General Education Outcomes supported by this course
Communications - Direct, Critical Thinking - Direct
Other college designations supported by this course
Infused: Writing Intensive
Course Learning Outcomes
Knowledge:
- Read effectively for multiple purposes.
- Learn key rhetorical concepts through analyzing a variety of texts.
- Shape their writing in terms of audience and purpose.
- Develop knowledge of linguistic structures, including grammar, punctuation, and spelling, through practice in composing and revising.
Application:
- Use key rhetorical concepts to compose a variety of texts, including research-backed argument with a revelatory claim and effective support.
- Respond to a variety of situations and contexts calling for purposeful shifts in voice, tone, level of formality, design, medium and/or structure.
- Use a variety of technologies to address a range of audiences.

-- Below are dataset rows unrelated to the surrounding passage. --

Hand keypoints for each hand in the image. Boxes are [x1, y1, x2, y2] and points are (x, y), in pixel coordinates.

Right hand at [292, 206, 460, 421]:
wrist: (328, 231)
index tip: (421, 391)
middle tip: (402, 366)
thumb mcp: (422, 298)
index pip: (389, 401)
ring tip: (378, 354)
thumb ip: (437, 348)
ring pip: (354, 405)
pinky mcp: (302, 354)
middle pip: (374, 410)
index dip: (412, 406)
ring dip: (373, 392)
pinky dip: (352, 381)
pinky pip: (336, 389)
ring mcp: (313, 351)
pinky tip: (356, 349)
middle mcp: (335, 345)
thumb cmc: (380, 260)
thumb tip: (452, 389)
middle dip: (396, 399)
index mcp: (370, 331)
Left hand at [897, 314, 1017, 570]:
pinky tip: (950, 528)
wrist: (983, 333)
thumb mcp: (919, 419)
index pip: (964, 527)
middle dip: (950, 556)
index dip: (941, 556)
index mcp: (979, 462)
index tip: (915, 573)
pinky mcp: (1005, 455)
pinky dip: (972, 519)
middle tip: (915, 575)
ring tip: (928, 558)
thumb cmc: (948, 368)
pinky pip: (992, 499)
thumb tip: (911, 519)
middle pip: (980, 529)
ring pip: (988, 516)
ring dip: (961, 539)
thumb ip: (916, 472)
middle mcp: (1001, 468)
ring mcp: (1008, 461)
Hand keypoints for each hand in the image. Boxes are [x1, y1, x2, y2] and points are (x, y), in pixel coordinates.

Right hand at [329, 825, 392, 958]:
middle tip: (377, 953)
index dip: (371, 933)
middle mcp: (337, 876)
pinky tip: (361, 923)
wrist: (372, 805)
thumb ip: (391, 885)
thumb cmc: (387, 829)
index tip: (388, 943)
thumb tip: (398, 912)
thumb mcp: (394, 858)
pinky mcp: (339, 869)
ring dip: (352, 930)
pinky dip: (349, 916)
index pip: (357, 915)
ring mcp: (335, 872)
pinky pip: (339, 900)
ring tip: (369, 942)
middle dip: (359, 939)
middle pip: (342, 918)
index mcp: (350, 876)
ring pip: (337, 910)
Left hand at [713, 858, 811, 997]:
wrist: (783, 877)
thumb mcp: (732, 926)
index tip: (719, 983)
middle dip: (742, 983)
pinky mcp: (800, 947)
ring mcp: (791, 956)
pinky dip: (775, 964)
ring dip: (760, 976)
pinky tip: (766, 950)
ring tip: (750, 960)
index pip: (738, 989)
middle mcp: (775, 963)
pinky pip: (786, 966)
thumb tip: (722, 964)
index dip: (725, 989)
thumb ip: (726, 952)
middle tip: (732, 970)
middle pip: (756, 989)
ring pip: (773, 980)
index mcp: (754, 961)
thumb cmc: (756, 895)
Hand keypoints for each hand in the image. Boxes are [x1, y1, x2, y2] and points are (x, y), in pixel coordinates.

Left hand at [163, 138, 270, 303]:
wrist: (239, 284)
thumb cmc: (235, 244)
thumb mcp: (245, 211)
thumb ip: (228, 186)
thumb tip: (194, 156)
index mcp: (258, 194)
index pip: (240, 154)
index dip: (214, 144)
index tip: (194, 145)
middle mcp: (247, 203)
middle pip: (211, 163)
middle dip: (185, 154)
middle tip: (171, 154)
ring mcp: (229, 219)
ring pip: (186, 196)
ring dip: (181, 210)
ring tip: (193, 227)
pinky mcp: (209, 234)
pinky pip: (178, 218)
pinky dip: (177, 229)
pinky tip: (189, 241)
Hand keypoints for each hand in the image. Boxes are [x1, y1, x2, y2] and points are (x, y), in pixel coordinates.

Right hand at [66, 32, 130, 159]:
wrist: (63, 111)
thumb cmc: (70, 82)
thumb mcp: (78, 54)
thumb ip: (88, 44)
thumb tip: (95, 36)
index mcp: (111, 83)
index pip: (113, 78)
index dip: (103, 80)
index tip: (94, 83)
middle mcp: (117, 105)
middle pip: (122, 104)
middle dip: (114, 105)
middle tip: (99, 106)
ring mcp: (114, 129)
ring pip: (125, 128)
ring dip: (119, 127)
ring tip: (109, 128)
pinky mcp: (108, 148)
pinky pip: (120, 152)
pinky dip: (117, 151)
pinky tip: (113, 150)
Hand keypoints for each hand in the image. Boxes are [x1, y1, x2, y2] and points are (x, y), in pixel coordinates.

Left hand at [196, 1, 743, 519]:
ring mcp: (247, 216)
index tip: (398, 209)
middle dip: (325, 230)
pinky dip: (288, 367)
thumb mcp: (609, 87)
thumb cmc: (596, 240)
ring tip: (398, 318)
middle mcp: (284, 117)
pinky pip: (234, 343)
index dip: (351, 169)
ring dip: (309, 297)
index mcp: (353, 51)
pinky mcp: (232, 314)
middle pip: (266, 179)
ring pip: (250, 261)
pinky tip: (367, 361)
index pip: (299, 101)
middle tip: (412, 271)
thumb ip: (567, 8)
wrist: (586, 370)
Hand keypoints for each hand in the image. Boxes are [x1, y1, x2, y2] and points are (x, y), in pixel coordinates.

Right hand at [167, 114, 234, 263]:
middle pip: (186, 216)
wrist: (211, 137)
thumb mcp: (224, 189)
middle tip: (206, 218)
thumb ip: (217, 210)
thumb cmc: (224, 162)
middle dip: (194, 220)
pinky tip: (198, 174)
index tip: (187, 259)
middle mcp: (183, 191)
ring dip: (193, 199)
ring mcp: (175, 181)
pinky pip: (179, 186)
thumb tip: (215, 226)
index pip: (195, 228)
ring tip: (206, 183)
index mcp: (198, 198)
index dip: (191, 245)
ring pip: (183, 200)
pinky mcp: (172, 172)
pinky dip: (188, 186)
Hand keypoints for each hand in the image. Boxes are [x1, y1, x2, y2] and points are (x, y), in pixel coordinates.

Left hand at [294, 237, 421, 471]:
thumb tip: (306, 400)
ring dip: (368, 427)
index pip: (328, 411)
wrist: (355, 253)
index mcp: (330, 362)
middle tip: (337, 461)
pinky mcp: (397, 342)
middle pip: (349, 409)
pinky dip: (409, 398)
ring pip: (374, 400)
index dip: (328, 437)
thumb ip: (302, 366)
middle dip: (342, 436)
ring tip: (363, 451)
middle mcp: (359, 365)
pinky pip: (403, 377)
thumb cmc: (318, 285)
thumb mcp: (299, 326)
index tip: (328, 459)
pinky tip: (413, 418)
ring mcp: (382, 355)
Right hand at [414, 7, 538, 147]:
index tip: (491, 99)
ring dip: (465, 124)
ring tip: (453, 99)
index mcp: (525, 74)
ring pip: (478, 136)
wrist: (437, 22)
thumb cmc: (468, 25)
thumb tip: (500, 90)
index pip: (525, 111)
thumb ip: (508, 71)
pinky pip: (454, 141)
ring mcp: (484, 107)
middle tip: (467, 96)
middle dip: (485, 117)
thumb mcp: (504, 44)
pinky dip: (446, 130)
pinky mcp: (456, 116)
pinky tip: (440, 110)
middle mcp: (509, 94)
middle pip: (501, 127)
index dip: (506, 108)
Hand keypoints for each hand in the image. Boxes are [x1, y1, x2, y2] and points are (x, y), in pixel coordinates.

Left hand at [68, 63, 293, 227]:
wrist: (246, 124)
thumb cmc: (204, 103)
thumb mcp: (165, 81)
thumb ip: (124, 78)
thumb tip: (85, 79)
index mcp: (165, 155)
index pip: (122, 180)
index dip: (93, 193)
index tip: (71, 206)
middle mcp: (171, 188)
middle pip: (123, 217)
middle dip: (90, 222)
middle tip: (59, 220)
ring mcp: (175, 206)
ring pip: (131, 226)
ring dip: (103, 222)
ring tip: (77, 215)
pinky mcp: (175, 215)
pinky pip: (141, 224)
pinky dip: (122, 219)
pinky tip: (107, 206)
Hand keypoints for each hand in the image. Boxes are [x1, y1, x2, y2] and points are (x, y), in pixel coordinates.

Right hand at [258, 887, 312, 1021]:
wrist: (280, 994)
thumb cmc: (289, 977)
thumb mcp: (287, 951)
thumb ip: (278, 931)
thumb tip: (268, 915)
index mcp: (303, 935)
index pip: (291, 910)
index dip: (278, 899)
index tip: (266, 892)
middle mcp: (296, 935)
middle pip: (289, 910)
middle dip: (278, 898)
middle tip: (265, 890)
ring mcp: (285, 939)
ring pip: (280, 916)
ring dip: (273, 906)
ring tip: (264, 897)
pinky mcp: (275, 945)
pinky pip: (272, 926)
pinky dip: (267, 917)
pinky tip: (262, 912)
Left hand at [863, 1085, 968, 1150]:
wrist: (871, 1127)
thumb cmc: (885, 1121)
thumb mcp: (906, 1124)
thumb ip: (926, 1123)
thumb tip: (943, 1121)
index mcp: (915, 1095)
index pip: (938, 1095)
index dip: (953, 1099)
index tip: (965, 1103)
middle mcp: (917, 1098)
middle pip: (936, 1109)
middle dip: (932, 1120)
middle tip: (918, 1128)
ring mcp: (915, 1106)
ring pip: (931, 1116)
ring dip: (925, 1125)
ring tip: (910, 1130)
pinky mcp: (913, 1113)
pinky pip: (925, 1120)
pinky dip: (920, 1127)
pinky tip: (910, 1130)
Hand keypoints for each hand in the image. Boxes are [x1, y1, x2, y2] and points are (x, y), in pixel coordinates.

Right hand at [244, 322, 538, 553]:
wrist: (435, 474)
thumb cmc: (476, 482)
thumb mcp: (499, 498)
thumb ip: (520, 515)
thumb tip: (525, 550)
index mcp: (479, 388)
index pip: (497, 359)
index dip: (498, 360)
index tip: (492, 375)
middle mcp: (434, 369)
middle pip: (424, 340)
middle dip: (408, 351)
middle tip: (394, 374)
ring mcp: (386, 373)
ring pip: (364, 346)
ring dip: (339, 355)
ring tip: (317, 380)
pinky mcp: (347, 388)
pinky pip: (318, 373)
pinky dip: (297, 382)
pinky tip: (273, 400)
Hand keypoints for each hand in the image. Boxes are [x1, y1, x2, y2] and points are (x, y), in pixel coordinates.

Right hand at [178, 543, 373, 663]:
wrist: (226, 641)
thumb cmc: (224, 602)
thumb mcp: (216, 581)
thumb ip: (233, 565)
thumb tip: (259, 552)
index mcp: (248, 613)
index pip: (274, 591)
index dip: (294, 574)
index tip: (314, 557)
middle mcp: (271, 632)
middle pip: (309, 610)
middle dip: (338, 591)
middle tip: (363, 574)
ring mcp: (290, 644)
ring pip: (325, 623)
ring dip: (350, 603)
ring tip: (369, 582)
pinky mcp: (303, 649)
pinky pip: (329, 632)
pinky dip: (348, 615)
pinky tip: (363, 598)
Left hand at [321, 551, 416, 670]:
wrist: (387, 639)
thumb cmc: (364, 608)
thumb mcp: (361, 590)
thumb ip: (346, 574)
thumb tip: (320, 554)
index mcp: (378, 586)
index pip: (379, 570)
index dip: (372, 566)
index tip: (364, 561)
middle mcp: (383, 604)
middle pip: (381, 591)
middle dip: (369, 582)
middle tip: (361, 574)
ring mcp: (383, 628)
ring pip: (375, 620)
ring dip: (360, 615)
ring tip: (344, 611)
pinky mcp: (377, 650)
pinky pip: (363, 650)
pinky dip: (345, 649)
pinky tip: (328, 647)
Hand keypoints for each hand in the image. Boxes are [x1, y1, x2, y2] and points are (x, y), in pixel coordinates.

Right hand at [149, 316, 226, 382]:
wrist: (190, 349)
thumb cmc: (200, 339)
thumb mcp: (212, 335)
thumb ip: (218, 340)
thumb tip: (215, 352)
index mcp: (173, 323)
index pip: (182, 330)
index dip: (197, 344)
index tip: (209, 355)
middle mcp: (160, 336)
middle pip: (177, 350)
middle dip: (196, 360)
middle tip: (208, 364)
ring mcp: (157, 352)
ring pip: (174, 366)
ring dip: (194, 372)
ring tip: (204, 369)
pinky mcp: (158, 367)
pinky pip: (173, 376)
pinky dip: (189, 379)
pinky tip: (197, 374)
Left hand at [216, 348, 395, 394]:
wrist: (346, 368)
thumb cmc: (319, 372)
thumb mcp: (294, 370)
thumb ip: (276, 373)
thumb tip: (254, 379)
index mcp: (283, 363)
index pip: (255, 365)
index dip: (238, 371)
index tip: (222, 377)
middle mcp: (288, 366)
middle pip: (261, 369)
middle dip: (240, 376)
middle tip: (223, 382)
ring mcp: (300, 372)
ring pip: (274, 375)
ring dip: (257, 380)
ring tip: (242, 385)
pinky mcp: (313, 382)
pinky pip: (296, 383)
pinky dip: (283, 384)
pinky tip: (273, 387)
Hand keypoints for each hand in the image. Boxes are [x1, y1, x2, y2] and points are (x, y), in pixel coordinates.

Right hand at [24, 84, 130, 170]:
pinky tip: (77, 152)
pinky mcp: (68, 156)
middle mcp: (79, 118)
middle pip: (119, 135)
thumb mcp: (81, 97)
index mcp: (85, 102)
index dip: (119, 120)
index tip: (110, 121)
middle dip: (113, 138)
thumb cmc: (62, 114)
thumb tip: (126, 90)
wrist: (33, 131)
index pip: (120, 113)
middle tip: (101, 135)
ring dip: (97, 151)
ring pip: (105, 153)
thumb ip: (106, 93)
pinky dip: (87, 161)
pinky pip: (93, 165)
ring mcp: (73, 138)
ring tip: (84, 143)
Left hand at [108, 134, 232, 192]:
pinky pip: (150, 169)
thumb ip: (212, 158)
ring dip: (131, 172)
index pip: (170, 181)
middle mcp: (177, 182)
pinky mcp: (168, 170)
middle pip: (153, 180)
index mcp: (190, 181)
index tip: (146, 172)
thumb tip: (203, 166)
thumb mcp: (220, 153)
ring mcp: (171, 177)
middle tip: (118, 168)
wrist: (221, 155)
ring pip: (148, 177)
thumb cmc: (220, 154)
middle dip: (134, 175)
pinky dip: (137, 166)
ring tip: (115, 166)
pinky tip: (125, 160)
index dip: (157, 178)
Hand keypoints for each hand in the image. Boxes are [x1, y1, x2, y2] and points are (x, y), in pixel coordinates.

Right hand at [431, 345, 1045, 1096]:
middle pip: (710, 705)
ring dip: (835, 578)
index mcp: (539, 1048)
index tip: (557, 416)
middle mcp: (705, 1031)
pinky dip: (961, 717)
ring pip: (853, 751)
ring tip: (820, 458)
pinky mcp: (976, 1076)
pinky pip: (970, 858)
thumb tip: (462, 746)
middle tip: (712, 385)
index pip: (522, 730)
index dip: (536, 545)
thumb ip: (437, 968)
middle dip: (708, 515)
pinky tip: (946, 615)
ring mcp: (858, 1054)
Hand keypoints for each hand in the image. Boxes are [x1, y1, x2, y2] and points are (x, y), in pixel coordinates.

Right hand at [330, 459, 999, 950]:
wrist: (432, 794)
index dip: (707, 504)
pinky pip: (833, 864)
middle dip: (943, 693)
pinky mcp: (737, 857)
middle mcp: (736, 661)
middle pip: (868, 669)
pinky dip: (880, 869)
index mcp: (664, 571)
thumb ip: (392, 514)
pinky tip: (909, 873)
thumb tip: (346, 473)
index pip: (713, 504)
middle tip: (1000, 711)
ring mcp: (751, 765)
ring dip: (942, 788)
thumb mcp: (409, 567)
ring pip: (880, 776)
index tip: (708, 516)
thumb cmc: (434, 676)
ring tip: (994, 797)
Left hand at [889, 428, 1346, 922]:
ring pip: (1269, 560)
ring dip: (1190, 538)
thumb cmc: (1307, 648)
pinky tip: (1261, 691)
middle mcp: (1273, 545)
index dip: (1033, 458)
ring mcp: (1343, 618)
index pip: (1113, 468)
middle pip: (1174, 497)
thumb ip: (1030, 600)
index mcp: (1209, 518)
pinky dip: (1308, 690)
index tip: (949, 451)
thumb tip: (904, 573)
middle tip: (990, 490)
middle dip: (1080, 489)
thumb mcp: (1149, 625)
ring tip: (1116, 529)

- Use composing processes as a means to discover and reconsider ideas.
Integration:
- Locate and access academic and popular sources.
- Effectively evaluate (for relevance, credibility, accuracy, bias and so on) those sources.
- Synthesize information and ideas from source material.
- Make connections between their own ideas, opinions, experiences, and expertise and those of others.
Human Dimension:
- Analyze and evaluate their own thinking and the thinking of others.
- Interact productively in giving and receiving constructive feedback.
- Recognize themselves as writers and arguers.
- See the world from other points of view.
Caring - Civic Learning:
- Examine topics that contain local and personal connections to issues that directly affect both them and their communities.
- Become more interested in the implications of a variety of topics on both themselves and their communities.
- Contribute to an ongoing conversation about a topic.
Learning How to Learn:
- Recognize their own writing processes.
- Effectively manage large, long-term projects.
- Develop collaborative and recursive strategies for generating, revising, editing, and proof-reading texts.
- Develop strategies for effectively reading a variety of texts.
- Imagine new possibilities for their own and other's written work.